Chapitre 15 - Opération légale


Si Franck avait caché à Muriel l'épisode du colis et rangé les 6000 euros en lieu sûr, il l'avait mise au courant de la raison de leur aller-retour en région parisienne.

Elle ne trouva rien à redire au fait qu'il rende un petit service à son ami Christophe en jouant le rôle d'un type intéressé par un appartement.

Le mardi matin, ils partirent de très bonne heure avec la Jaguar. Le rendez-vous était à 11 heures et, en prenant son temps et en se ménageant une marge de sécurité, il fallait tout de même 5 petites heures de trajet, par l'autoroute.


Après un voyage sans histoires au cours duquel Christophe avait un peu briefé Franck sur la conduite à tenir, ils arrivèrent à Buc, une localité tout à côté de Versailles.

L'appartement se trouvait dans une résidence proprette mais sans grande originalité.

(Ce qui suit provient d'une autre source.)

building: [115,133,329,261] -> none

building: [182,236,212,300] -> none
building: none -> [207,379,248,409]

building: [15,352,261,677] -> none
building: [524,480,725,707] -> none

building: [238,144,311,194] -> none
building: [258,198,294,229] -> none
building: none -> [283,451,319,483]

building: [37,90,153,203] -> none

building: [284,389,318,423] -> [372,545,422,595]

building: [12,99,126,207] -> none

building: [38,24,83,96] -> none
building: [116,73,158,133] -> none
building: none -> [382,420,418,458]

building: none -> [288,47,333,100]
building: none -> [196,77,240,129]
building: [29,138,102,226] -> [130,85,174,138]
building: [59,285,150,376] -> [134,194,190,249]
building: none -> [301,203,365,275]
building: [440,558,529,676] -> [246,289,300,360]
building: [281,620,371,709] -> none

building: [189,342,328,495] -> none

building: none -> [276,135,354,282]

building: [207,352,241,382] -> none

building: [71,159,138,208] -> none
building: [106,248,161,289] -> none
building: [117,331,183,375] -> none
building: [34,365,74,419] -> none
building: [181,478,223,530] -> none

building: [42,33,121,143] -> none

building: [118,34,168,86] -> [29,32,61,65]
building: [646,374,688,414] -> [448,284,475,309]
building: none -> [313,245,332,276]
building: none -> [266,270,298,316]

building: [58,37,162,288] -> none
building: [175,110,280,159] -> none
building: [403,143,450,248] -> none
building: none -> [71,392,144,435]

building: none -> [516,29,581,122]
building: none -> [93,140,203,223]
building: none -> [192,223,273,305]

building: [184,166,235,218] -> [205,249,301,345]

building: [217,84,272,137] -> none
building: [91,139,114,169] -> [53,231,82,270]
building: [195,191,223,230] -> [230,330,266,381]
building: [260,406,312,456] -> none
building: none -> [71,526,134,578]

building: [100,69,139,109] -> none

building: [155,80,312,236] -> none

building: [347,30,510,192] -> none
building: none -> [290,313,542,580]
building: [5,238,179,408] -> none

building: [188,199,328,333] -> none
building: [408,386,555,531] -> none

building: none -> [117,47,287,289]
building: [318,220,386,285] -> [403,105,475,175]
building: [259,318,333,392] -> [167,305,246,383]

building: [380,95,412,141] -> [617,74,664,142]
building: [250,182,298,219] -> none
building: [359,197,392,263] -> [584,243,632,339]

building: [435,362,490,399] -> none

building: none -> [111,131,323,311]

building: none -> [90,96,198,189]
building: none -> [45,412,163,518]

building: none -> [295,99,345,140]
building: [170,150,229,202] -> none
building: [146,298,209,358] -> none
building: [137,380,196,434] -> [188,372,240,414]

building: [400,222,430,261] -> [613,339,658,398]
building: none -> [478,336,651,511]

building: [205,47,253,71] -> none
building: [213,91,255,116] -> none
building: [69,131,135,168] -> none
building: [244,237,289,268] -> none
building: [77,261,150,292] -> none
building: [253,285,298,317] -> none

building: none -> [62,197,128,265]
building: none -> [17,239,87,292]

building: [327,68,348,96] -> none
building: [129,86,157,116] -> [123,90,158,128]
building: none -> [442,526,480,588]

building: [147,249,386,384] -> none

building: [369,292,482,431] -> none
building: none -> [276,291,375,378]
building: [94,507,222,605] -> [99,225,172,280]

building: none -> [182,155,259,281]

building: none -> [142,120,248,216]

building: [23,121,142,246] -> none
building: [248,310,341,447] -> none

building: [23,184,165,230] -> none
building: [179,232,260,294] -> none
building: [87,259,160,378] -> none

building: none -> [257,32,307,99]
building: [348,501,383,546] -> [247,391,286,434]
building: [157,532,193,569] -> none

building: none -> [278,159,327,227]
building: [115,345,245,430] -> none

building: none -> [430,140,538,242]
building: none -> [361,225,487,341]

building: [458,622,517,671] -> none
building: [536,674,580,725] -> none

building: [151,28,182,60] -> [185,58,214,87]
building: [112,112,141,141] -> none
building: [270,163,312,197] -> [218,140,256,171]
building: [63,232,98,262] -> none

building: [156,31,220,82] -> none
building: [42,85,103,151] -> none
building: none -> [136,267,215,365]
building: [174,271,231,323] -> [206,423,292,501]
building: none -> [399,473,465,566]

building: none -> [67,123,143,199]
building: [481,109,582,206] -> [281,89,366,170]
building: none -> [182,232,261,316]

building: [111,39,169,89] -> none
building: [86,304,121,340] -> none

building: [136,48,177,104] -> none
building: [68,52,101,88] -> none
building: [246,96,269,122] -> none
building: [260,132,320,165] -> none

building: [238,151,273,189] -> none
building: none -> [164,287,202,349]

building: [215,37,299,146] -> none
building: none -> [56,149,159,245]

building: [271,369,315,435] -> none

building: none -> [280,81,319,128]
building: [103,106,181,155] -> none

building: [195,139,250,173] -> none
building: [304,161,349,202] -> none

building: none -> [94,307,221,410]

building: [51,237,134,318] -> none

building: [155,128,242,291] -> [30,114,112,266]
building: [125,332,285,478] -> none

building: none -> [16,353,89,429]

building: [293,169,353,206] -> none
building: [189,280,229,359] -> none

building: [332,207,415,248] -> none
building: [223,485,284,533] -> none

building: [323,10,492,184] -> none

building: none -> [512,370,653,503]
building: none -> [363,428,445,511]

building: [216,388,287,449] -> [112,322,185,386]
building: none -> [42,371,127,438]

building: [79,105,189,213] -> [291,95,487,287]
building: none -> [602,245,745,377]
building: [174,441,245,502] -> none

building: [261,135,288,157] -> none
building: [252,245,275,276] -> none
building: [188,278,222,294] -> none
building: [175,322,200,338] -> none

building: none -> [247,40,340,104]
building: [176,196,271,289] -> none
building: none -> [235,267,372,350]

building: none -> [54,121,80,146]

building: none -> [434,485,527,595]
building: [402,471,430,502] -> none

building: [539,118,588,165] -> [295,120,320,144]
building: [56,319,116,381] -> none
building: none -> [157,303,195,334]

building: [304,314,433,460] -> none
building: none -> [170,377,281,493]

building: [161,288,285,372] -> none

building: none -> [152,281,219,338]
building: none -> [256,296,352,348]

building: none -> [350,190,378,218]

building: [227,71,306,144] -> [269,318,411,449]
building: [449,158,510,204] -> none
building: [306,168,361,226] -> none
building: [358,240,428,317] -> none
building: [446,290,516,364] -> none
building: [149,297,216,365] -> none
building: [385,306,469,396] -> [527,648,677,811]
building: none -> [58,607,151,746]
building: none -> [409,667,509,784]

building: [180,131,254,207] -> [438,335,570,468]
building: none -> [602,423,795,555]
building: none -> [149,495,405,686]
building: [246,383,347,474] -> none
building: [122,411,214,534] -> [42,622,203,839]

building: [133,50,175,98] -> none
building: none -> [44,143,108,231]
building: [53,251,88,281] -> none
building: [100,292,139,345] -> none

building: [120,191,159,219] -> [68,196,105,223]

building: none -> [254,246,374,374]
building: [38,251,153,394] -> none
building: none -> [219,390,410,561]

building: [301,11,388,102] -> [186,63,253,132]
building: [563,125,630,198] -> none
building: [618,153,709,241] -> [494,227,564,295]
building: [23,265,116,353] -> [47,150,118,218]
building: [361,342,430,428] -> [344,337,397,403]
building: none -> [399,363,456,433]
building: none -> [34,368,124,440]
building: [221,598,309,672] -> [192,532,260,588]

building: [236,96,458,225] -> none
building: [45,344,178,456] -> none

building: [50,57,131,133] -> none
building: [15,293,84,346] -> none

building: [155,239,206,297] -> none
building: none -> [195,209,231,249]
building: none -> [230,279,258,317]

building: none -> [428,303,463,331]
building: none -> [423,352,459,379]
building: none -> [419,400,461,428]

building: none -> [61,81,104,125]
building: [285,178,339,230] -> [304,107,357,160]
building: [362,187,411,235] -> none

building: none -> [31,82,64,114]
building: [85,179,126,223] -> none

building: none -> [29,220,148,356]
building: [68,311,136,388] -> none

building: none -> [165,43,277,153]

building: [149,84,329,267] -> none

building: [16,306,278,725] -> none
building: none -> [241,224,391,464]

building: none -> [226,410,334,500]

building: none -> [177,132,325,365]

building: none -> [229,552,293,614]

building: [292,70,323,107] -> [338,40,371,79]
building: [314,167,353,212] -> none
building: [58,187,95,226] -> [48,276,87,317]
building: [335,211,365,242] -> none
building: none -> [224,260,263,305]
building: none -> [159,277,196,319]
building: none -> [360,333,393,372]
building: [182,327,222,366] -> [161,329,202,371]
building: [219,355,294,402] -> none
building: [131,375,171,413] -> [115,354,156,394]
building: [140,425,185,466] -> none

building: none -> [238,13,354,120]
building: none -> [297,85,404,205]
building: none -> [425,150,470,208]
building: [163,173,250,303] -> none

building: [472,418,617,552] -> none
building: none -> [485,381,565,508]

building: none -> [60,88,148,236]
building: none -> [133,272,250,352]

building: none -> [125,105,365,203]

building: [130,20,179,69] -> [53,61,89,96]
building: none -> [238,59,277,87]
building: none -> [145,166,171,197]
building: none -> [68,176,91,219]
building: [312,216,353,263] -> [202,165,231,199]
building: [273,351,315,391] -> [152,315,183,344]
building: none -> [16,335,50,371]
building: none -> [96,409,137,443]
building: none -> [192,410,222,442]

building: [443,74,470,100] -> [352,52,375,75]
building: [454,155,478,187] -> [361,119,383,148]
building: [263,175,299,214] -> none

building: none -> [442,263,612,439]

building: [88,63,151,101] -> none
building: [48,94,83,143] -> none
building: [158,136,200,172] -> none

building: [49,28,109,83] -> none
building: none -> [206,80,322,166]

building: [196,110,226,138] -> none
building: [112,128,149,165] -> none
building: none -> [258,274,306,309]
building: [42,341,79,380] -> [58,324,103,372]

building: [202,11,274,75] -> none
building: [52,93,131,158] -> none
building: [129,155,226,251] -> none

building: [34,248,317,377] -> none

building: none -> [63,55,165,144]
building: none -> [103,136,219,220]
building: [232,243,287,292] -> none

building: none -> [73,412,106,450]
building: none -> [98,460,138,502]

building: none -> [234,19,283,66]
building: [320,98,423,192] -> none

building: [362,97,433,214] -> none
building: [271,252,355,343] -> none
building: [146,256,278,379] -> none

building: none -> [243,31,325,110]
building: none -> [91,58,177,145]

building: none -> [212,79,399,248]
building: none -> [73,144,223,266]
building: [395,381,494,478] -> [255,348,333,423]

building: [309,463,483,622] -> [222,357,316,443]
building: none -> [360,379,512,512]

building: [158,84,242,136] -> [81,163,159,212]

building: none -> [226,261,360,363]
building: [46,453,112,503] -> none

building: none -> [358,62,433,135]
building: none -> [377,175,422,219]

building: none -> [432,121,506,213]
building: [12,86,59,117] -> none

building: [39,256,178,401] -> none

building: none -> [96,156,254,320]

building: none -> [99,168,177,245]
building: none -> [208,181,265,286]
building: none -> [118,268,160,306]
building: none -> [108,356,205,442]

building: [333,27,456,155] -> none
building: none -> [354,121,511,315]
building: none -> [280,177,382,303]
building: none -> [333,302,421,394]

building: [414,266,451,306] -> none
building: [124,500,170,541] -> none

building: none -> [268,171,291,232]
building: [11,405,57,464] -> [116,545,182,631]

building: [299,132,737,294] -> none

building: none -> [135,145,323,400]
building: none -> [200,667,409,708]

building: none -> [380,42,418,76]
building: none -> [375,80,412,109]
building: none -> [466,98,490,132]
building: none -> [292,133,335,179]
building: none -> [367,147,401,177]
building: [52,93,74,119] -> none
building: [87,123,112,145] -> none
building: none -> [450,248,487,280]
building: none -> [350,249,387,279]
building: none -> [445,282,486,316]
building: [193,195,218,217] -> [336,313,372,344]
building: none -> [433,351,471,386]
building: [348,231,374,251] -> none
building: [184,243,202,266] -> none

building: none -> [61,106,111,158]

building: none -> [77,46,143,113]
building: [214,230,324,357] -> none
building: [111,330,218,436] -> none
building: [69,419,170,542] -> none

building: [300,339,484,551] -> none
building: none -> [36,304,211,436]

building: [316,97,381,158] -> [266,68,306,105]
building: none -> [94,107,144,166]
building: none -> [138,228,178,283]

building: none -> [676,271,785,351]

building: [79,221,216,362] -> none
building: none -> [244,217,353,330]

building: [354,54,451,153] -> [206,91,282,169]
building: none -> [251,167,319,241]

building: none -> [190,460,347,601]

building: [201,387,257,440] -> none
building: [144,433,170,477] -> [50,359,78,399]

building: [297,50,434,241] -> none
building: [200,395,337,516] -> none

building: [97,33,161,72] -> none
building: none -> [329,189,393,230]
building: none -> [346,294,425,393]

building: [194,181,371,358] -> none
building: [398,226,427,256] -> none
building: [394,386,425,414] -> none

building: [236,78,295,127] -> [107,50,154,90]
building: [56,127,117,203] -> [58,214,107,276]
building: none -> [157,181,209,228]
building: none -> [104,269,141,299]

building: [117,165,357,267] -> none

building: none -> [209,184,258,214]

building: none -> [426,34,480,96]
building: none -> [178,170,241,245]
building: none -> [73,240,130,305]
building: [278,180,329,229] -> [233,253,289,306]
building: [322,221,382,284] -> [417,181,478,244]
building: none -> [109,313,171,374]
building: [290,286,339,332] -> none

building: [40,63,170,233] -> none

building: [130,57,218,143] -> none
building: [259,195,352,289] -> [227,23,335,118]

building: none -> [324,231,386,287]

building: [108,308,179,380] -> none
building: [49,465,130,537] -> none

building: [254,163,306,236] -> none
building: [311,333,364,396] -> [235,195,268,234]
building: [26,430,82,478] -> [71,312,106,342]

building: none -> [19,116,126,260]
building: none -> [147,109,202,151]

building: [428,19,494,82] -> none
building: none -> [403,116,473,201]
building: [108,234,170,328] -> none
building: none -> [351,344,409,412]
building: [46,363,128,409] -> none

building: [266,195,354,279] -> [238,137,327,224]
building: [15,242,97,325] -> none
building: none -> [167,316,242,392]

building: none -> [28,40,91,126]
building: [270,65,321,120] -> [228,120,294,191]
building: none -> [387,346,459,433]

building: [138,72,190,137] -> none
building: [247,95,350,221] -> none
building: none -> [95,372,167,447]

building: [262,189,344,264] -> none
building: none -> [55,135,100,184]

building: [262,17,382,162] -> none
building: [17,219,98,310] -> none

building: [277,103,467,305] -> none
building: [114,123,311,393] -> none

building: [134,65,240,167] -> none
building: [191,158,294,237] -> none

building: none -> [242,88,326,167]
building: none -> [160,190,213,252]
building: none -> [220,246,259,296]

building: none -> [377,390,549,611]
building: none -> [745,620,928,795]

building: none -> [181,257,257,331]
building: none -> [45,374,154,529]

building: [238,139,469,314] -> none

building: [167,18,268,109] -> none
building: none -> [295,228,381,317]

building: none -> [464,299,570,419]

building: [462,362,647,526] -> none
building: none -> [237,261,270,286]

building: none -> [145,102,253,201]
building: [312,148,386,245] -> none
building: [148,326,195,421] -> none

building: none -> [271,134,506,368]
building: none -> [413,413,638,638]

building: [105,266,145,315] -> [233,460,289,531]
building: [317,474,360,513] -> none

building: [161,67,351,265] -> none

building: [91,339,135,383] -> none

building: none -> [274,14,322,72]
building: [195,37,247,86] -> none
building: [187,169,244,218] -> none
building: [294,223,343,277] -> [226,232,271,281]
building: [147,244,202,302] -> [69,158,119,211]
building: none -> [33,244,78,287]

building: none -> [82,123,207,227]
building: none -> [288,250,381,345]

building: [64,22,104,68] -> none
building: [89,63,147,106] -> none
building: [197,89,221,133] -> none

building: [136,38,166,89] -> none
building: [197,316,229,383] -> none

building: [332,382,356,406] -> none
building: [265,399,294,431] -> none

L'acheteur potentiel, un nommé Ducerf, était à l'heure. Contrairement aux deux premières fois, il n'était pas accompagné de son épouse. Il voulait, selon lui, revoir une dernière fois l'appartement avant de se décider mais Christophe sentait bien qu'en réalité, ces nouveaux atermoiements n'avaient pas d'autre but que d'essayer de le faire lanterner et d'obtenir la baisse escomptée sur le prix de vente.

Christophe le salua et lui dit sans ambages que face à ses hésitations, il s'était permis de profiter de sa venue pour faire visiter l'appartement à une autre personne intéressée.

Le type ne broncha pas.


Franck, que Christophe avait déposé un instant plus tôt au coin de la rue, arriva comme prévu avec 10 minutes de retard, temps voulu pour énerver quelque peu l'homme.

La visite prit une forme assez singulière : pendant que Christophe montrait les lieux à Franck jouant un père qui cherchait à acheter un appartement pour y loger son fils dans un premier temps puis le louer par la suite, Ducerf, qui connaissait l'appartement, se renfrognait à vue d'œil et ne disait pas un mot.

Christophe avait vu juste : sous une indifférence feinte, il bouillait intérieurement de voir arriver un gêneur risquant de contrecarrer ses plans.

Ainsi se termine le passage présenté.